FIRS Clarifies 4% Development Levy: Not a New Tax, But Consolidation
FIRS Clarifies 4% Development Levy on Imports

The Federal Inland Revenue Service (FIRS) has stepped in to address widespread confusion and debate surrounding Nigeria's recent tax reforms, specifically focusing on the newly implemented 4% Development Levy on imported goods. Contrary to popular belief, the agency insists this is not an additional tax burden but a strategic consolidation of several pre-existing levies.

What the 4% Development Levy Actually Represents

According to the clarification issued by the Zaach Adedeji-led FIRS, the levy, which sparked significant debate among Nigerians, is a unified charge designed to simplify a previously complex system. It replaces multiple separate charges that businesses were already obligated to pay. These include the Tertiary Education Tax, NITDA Levy, NASENI Levy, and the Police Trust Fund Levy.

Government officials argue that this consolidation addresses historical challenges faced by businesses, including overlapping bills, inconsistent enforcement, and high compliance costs. The move aims to create a more predictable and streamlined fiscal environment. Importantly, the FIRS has stated that small businesses and non-resident companies are exempt from this levy, a measure intended to protect vulnerable segments of the economy from undue pressure.

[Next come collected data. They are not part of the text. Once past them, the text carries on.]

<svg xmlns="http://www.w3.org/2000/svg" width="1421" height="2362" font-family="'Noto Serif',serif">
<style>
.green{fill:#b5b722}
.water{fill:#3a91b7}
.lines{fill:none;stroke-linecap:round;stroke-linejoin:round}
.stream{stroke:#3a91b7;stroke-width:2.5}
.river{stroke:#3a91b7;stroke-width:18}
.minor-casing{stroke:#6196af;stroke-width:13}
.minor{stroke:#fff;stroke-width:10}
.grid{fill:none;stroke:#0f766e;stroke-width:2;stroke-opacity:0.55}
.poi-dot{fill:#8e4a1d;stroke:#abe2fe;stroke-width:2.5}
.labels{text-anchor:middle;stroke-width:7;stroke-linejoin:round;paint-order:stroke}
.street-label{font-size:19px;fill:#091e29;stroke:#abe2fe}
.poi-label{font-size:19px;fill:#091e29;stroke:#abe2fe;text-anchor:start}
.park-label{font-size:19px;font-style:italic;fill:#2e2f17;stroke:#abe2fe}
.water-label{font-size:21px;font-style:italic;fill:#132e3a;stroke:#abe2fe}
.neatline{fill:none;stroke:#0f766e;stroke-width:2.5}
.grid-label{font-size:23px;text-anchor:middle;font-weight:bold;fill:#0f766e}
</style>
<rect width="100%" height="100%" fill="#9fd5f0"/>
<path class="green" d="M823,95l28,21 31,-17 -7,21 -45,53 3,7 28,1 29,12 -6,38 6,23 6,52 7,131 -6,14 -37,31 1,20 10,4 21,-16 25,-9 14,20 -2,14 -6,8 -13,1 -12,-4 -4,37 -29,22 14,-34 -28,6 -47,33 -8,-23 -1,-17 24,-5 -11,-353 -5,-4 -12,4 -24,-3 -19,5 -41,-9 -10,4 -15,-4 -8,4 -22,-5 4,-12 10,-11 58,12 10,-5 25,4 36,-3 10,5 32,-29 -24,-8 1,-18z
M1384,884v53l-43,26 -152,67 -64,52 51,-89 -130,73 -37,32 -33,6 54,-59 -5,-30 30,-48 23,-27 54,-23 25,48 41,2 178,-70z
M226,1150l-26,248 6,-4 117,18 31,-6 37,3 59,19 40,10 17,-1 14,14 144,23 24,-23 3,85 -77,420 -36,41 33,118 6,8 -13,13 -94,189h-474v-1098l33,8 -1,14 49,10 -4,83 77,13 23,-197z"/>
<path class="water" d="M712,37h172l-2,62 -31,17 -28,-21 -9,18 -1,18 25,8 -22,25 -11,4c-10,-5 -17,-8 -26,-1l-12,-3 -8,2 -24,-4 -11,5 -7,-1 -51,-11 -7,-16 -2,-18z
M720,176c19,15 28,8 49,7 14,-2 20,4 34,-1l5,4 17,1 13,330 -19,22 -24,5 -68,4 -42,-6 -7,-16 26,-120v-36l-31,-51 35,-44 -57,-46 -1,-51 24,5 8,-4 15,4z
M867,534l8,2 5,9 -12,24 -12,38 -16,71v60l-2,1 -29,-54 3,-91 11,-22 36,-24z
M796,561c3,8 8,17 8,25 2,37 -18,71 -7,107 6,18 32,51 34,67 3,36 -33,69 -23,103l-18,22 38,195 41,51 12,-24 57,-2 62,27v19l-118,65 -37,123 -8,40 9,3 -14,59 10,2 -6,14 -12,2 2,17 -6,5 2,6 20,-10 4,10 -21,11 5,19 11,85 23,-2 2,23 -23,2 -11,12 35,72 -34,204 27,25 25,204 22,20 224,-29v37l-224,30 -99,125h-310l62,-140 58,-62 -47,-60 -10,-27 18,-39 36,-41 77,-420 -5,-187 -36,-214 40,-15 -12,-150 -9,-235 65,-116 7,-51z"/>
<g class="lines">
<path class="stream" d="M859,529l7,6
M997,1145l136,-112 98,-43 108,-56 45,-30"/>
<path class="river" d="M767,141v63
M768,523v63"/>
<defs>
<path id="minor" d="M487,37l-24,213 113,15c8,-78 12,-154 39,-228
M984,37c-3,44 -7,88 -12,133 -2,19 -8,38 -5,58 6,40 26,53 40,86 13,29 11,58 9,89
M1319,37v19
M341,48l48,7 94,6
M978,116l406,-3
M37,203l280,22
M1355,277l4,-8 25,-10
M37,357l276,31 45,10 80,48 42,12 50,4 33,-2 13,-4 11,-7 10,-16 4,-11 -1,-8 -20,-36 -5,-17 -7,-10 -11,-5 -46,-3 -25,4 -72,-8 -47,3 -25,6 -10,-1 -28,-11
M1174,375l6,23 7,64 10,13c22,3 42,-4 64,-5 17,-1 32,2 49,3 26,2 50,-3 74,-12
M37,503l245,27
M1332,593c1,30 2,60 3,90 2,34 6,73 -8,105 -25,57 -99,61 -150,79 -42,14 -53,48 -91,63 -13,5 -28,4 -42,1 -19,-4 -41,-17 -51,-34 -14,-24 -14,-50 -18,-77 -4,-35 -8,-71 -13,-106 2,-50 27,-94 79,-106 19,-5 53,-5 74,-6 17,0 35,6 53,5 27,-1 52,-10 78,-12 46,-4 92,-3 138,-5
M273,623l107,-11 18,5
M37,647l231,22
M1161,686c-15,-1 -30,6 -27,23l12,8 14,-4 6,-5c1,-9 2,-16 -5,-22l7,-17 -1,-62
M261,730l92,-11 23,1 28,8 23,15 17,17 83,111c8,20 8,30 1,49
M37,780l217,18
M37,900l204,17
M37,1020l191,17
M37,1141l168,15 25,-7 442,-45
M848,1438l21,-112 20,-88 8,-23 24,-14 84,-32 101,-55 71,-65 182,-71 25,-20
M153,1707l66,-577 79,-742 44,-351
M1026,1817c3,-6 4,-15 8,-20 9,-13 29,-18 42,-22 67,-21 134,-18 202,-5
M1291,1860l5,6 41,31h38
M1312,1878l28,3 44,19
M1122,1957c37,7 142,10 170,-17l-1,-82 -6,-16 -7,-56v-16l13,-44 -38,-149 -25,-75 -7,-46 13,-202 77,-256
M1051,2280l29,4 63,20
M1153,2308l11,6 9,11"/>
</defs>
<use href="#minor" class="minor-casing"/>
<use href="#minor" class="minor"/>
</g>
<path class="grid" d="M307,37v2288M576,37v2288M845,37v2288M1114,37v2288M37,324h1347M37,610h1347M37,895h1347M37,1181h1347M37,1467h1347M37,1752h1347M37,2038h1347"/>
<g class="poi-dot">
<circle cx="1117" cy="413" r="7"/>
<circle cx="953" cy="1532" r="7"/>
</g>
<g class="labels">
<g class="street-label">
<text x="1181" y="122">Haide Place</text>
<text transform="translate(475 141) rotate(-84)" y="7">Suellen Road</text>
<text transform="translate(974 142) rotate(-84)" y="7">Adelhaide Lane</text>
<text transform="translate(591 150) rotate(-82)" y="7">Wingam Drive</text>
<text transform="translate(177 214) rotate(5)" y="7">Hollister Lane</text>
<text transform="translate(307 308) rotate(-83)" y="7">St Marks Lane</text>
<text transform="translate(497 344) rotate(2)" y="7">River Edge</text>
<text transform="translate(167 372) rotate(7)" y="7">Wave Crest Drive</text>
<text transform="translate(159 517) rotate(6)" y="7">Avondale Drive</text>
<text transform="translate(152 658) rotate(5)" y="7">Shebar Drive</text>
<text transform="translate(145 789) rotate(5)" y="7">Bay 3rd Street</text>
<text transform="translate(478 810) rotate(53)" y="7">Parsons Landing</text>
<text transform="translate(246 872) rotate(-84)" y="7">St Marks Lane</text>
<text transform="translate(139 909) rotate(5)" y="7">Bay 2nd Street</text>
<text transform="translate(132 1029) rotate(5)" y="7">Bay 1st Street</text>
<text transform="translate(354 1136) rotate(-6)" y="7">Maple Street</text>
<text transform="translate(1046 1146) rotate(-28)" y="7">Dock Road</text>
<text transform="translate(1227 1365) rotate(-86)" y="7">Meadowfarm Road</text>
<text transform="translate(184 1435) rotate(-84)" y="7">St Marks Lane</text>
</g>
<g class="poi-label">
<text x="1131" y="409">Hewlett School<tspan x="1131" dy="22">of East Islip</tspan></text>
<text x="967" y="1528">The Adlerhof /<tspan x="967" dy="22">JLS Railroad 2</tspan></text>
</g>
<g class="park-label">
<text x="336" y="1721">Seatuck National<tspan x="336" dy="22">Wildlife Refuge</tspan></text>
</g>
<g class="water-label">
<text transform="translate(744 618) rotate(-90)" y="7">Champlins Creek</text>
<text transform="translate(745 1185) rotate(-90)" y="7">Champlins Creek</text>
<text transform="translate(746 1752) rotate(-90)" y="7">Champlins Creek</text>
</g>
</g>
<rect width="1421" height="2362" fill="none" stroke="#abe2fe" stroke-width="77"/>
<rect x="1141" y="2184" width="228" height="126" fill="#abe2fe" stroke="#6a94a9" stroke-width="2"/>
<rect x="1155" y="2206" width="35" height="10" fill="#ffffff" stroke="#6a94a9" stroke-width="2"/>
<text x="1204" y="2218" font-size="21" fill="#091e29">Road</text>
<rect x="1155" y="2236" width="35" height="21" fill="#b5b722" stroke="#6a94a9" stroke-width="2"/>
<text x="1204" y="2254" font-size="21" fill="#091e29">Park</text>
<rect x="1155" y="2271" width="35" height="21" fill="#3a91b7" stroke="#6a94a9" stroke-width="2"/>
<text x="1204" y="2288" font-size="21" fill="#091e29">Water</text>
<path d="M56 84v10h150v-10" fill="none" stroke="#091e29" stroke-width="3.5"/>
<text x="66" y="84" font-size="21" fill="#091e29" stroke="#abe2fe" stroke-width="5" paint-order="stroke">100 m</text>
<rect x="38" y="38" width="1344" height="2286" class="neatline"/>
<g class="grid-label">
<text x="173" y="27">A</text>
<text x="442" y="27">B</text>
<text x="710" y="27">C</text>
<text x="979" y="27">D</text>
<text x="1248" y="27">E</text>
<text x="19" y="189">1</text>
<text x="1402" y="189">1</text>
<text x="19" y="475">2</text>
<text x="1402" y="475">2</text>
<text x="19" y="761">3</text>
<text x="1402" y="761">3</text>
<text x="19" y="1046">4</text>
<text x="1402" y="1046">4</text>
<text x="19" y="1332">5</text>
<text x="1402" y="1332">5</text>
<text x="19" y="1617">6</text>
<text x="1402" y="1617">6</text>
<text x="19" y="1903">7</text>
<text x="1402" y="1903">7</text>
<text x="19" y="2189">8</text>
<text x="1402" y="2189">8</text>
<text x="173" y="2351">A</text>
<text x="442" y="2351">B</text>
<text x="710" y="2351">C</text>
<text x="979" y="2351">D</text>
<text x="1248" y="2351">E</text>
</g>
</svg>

Broader Tax Reforms: Free Trade Zones and Global Standards

Beyond the Development Levy, the FIRS provided clarifications on other aspects of the new tax laws that had raised concerns. A major point of contention was the status of Free Trade Zones (FTZs). The agency has confirmed that enterprises operating within FTZs retain their tax-exempt status. The new rules are primarily aimed at enhancing oversight and preventing misuse of the incentives.

Under the updated framework, companies in FTZs can now sell up to 25% of their output in the domestic Nigerian market without losing their tax benefits. A three-year transition period has also been established to help affected firms adapt to the changes.

Another significant reform is the introduction of a 15% minimum Effective Tax Rate (ETR) for large companies. The FIRS explains that this policy aligns Nigeria with global tax standards endorsed by over 140 countries under the OECD/G20 framework. This measure is designed to prevent Nigeria from losing vital revenue through a system known as the Top-Up Tax, which allows other countries to claim tax revenue if the host nation's rate is below the global minimum threshold.

Importers Decry Levy as a "Back Door" Charge

Despite the government's explanations, the announcement has been met with criticism from traders and importers. Many view the levy as a reintroduction of the recently suspended Free-on-Board (FOB) charge through a different channel.

John Okechukwu, an importer, expressed frustration, stating, "I thought this government wanted to harmonise taxation and eliminate multiple taxes. This new levy is a huge burden on importers and Nigerians." Another importer, Harrison Ibeh, echoed this sentiment, remarking, "When you defeat the government in one argument, they go through another channel to introduce the same thing you rejected. The Development Levy will affect Nigerians and importers."

Additional Clarifications on TINs and Capital Gains

In related updates, the Presidential Committee on Fiscal Policy and Tax Reforms, chaired by Taiwo Oyedele, has clarified that Tax Identification Numbers (TINs) are not mandatory for strictly personal bank accounts. A TIN is only required if an account is used for business transactions. Authorities plan to detect business activity through patterns linked to Bank Verification Numbers (BVNs).

Furthermore, capital gains taxation has been overhauled and renamed "chargeable gains." The new framework includes incentives like a reinvestment relief, which allows individuals who sell shares and reinvest the proceeds into another Nigerian company within the same year to avoid paying gains tax. This is seen as a potential boost for startup and private equity funding.

The overarching goal of these reforms, as stated by officials, is to build investor confidence, support industrial growth, and create a sustainable revenue base for national development, all while aiming to reduce bureaucratic hurdles for businesses operating in Nigeria.